#### [Saved entries]
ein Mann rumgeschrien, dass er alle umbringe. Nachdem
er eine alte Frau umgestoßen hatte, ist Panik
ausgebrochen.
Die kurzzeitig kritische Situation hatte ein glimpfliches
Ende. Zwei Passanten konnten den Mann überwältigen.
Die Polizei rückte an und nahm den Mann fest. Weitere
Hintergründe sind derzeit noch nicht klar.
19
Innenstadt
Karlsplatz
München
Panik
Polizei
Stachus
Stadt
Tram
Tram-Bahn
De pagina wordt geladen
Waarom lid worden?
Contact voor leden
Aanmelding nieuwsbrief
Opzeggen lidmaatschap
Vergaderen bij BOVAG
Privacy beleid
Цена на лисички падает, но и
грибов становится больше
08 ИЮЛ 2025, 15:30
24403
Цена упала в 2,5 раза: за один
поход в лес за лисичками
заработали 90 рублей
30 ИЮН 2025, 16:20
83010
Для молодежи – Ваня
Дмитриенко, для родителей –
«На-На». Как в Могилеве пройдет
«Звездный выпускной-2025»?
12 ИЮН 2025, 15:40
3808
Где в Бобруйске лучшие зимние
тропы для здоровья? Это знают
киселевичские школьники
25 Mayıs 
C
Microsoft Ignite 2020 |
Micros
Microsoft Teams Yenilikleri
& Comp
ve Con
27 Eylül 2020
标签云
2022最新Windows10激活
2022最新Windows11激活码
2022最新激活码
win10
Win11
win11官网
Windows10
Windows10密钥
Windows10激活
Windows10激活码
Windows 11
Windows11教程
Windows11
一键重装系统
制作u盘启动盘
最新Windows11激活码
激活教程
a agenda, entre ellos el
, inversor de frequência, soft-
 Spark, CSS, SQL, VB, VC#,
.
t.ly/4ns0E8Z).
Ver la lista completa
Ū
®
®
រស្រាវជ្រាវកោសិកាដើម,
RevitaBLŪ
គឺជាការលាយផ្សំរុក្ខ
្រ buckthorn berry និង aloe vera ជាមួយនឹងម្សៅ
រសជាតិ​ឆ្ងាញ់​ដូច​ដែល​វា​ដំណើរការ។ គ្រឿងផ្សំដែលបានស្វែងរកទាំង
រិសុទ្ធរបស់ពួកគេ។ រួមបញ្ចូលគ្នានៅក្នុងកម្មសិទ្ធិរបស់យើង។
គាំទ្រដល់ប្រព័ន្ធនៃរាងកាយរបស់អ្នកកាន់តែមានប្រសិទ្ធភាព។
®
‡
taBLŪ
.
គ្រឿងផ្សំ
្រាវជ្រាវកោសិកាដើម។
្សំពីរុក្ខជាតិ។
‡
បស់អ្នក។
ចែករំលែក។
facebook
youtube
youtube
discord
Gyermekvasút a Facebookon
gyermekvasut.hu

#### [What is needed]
The data, all of it, should be transcribed exactly.

#### [Finished task]
ein Mann rumgeschrien, dass er alle umbringe. Nachdem
er eine alte Frau umgestoßen hatte, ist Panik
ausgebrochen.
Die kurzzeitig kritische Situation hatte ein glimpfliches
Ende. Zwei Passanten konnten den Mann überwältigen.
Die Polizei rückte an und nahm den Mann fest. Weitere
Hintergründe sind derzeit noch nicht klar.
19
Innenstadt
Karlsplatz
München
Panik
Polizei
Stachus
Stadt
Tram
Tram-Bahn
De pagina wordt geladen
Waarom lid worden?
Contact voor leden
Aanmelding nieuwsbrief
Opzeggen lidmaatschap
Vergaderen bij BOVAG
Privacy beleid
Цена на лисички падает, но и
грибов становится больше
08 ИЮЛ 2025, 15:30
24403
Цена упала в 2,5 раза: за один
поход в лес за лисичками
заработали 90 рублей
30 ИЮН 2025, 16:20
83010
Для молодежи – Ваня
Дмитриенко, для родителей –
«На-На». Как в Могилеве пройдет
«Звездный выпускной-2025»?
12 ИЮН 2025, 15:40
3808
Где в Бобруйске лучшие зимние
тропы для здоровья? Это знают
киселевичские школьники
25 Mayıs 
C
Microsoft Ignite 2020 |
Micros
Microsoft Teams Yenilikleri
& Comp
ve Con
27 Eylül 2020
标签云
2022最新Windows10激活
2022最新Windows11激活码
2022最新激活码
win10
Win11
win11官网
Windows10
Windows10密钥
Windows10激活
Windows10激活码
Windows 11
Windows11教程
Windows11
一键重装系统
制作u盘启动盘
最新Windows11激活码
激活教程
a agenda, entre ellos el
, inversor de frequência, soft-
 Spark, CSS, SQL, VB, VC#,
.
t.ly/4ns0E8Z).
Ver la lista completa
Ū
®
®
រស្រាវជ្រាវកោសិកាដើម,
RevitaBLŪ
គឺជាការលាយផ្សំរុក្ខ
្រ buckthorn berry និង aloe vera ជាមួយនឹងម្សៅ
រសជាតិ​ឆ្ងាញ់​ដូច​ដែល​វា​ដំណើរការ។ គ្រឿងផ្សំដែលបានស្វែងរកទាំង
រិសុទ្ធរបស់ពួកគេ។ រួមបញ្ចូលគ្នានៅក្នុងកម្មសិទ្ធិរបស់យើង។
គាំទ្រដល់ប្រព័ន្ធនៃរាងកាយរបស់អ្នកកាន់តែមានប្រសិទ្ធភាព។
®
‡
taBLŪ
.
គ្រឿងផ្សំ
្រាវជ្រាវកោសិកាដើម។
្សំពីរុក្ខជាតិ។
‡
បស់អ្នក។
ចែករំលែក។
facebook
youtube
youtube
discord
Gyermekvasút a Facebookon
gyermekvasut.hu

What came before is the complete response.